Heed the advice from the experts and Don't roll your own CSV parser.
Your first thought is, "How do I handle new line breaks?"
Your next thought is, "I need to handle commas inside of quotes."
Your next thought will be, "Oh, crap, I need to handle quotes inside of quotes. Escaped quotes. Double quotes. Single quotes..."
It's a road to madness. Don't write your own. Find a library with an extensive unit test coverage that hits all the hard parts and has gone through hell for you. For .NET, use the free CsvHelper library.
Maybe you could count for (") during the ReadLine().

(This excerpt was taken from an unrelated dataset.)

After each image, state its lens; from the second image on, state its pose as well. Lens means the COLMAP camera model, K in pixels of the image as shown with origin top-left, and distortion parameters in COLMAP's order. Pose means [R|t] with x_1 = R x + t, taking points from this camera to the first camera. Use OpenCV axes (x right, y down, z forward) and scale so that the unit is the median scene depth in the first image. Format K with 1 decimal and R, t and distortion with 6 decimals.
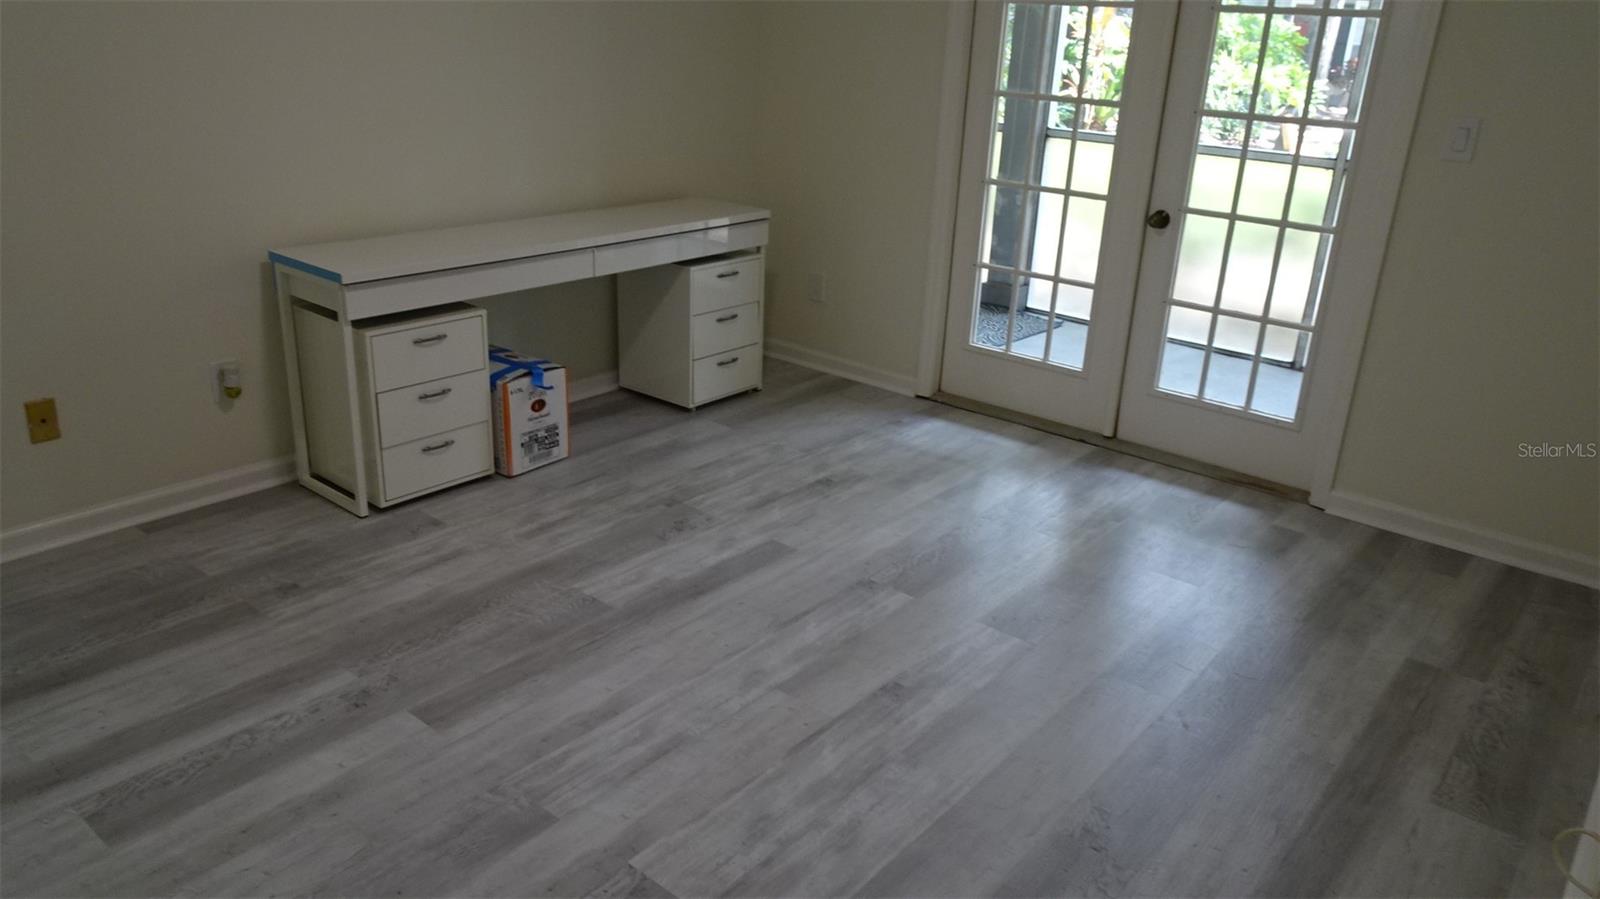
lens RADIAL K [[1150.7, 0, 805.2], [0, 1150.7, 444.1], [0, 0, 1]] dist [0.011390, 0.002998]
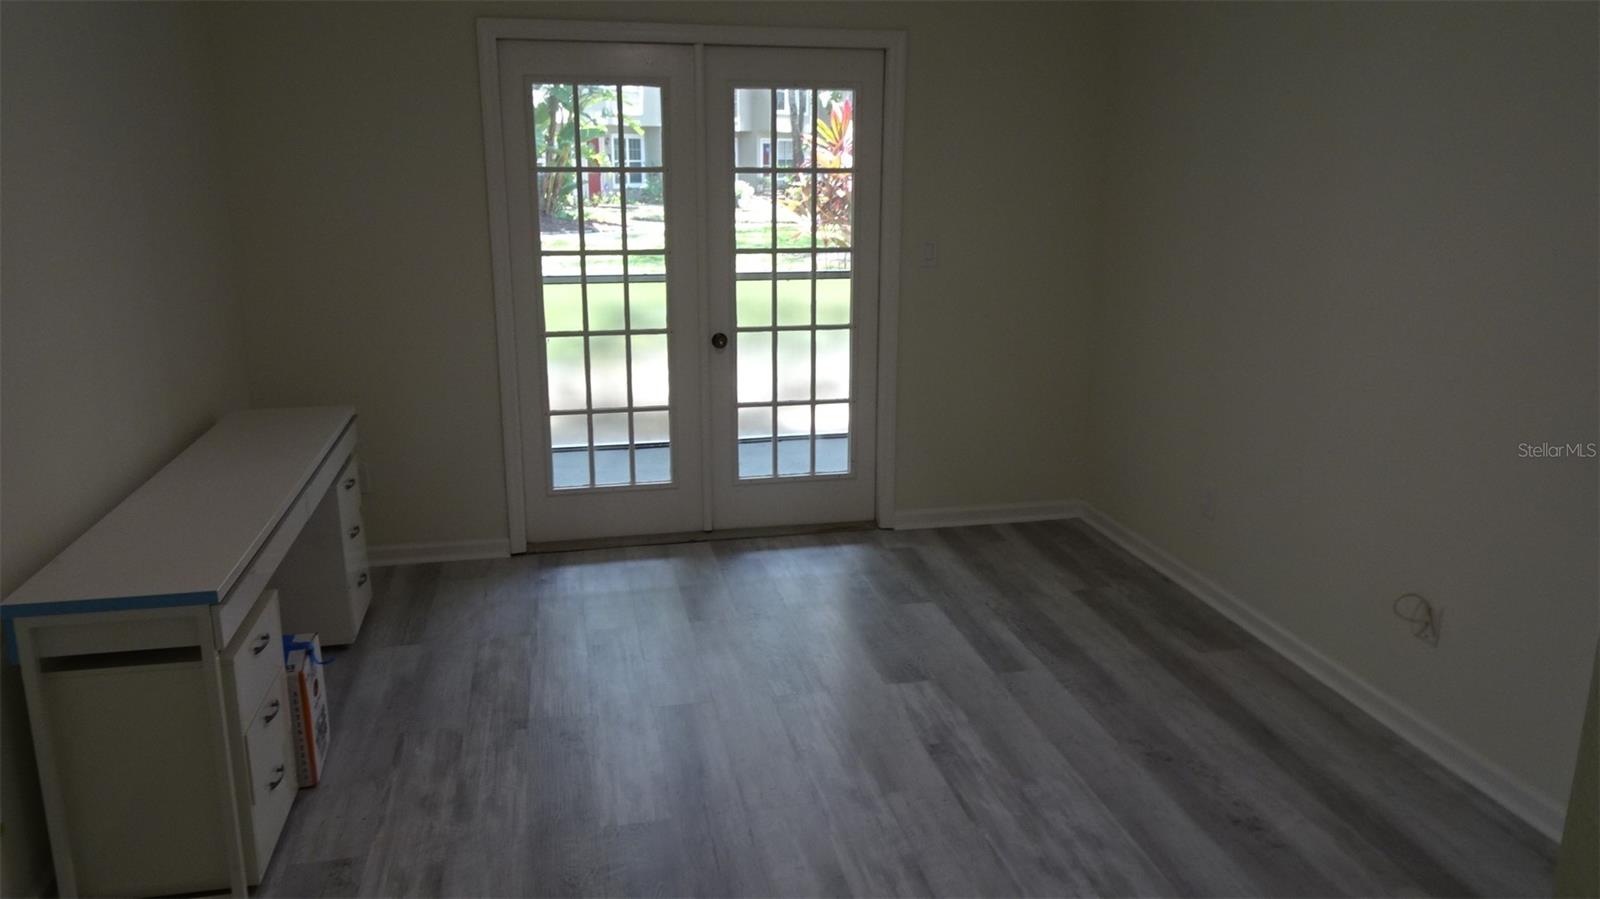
lens RADIAL K [[1150.7, 0, 807.3], [0, 1150.7, 450.3], [0, 0, 1]] dist [0.011390, 0.002998]
pose [[0.619764, -0.240659, 0.746978, -0.556181], [0.301244, 0.951858, 0.056726, -0.128416], [-0.724669, 0.189866, 0.662424, 0.168511]]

If they are odd, that will raise the flag. You could either ignore those lines, or get the next two and eliminate the first "\n" occurrence of the merge lines.
What I usually do is read the text in character by character opposed to line by line, due to this very problem.

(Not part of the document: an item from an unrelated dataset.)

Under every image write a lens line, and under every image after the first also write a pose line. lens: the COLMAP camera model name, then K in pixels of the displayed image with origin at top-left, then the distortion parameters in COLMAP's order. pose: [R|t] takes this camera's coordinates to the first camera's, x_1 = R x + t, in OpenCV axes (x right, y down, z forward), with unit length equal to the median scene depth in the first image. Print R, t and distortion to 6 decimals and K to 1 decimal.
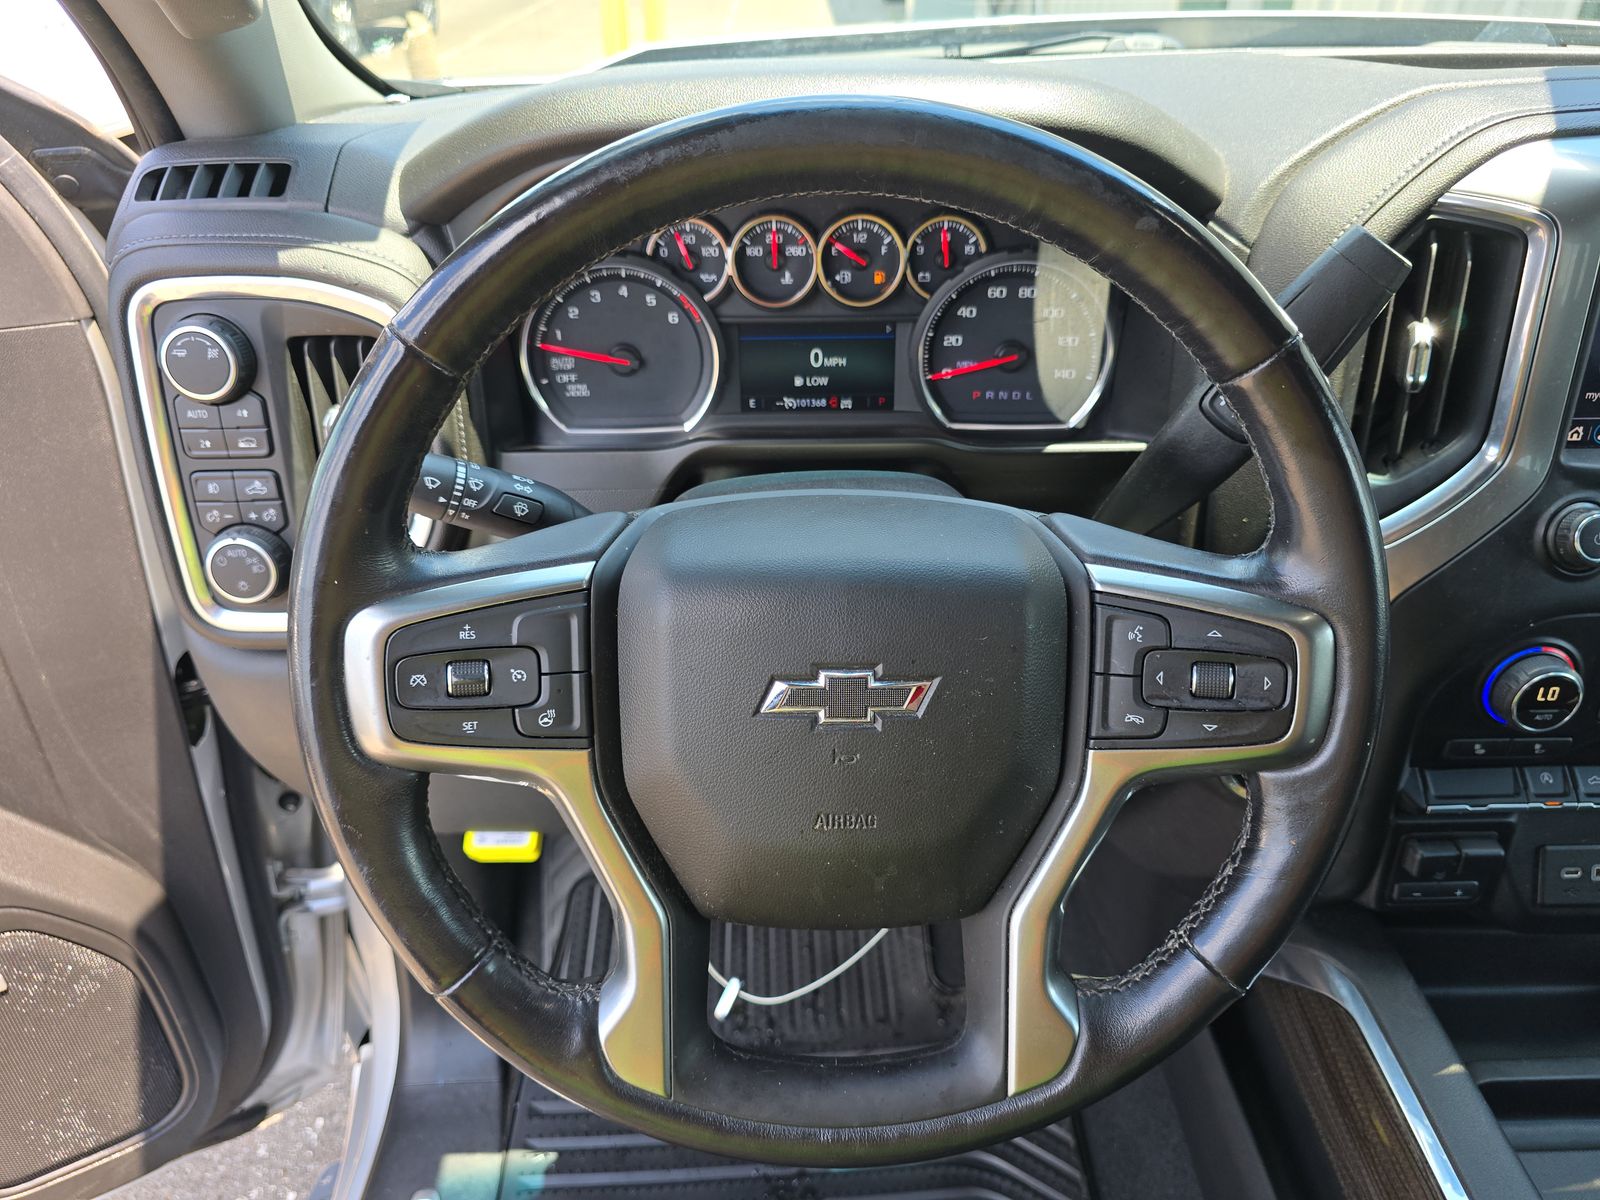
lens RADIAL K [[1107.5, 0, 818.7], [0, 1107.5, 597.5], [0, 0, 1]] dist [0.028350, -0.024081]
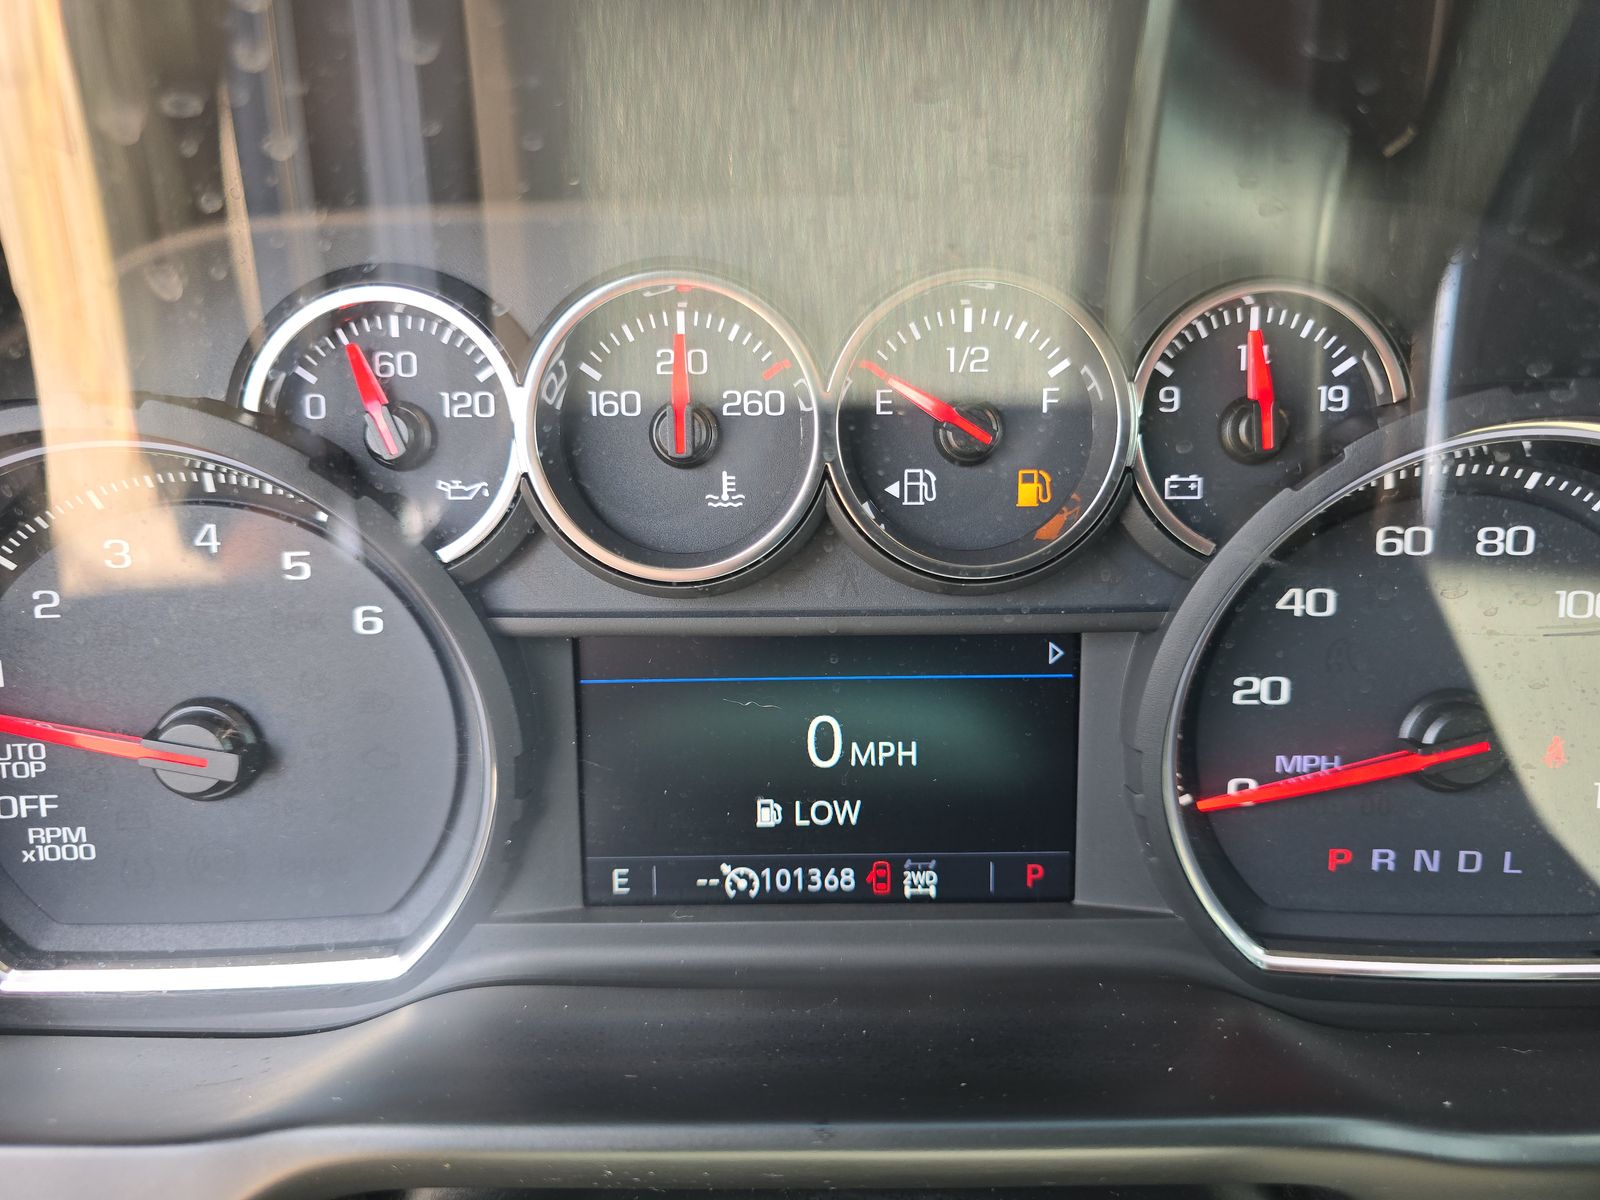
lens RADIAL K [[1107.5, 0, 818.7], [0, 1107.5, 597.5], [0, 0, 1]] dist [0.028350, -0.024081]
pose [[0.999606, 0.000306, -0.028063, 0.005206], [-0.007688, 0.964679, -0.263316, -0.177327], [0.026991, 0.263428, 0.964301, 0.704056]]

As you're reading each character, you should be able to figure out where each cell starts and stops, but also the difference between a linebreak in a row and in a cell: If I remember correctly, for Excel generated files anyway, rows start with \r\n, and newlines in cells are only \r.
There is an example parser is c# that seems to handle your case correctly. Then you can read your data in and purge the line breaks out of it post-read.
Part 2 is the parser, and there is a Part 1 that covers the writer portion.
Read the line.
Split into columns(fields).
If you have enough columns expected for each line, then process.
If not, read the next line, and capture the remaining columns until you get what you need.
Repeat.
A somewhat simple regular expression could be used on each line. When it matches, you process each field from the match. When it doesn't find a match, you skip that line.
The regular expression could look something like this.
Match match = Regex.Match(line, #"^(?:,?(?<q>['"](?<field>.*?\k'q')|(?<field>[^,]*))+$");
if (match.Success)
{
foreach (var capture in match.Groups["field"].Captures)
{
string fieldValue = capture.Value;
// Use the value.
}
}
Have a look at FileHelpers Library
It supports reading\writing CSV with line breaks as well as reading\writing to excel
The LINQy solution:
string csvText = File.ReadAllText("C:\\Test.txt");
var query = csvText
.Replace(Environment.NewLine, string.Empty)
.Replace("\"\"", "\",\"").Split(',')
.Select((i, n) => new { i, n }).GroupBy(a => a.n / 3);
You might also check out my CSV parser SoftCircuits.CsvParser on NuGet. It will not only parse a CSV file but--if wanted--can also automatically map column values to your class properties. And it runs nearly four times faster than CsvHelper.
For a line break to exist in a CSV, there must be an open double quote that's not closed.
Assuming that all CSVs cells must open and close a double quote, just check if there's an odd number of quotation marks
my_string.Count(c => c == '"') % 2 == 1
and if that's the case, continue reading until you have the even number.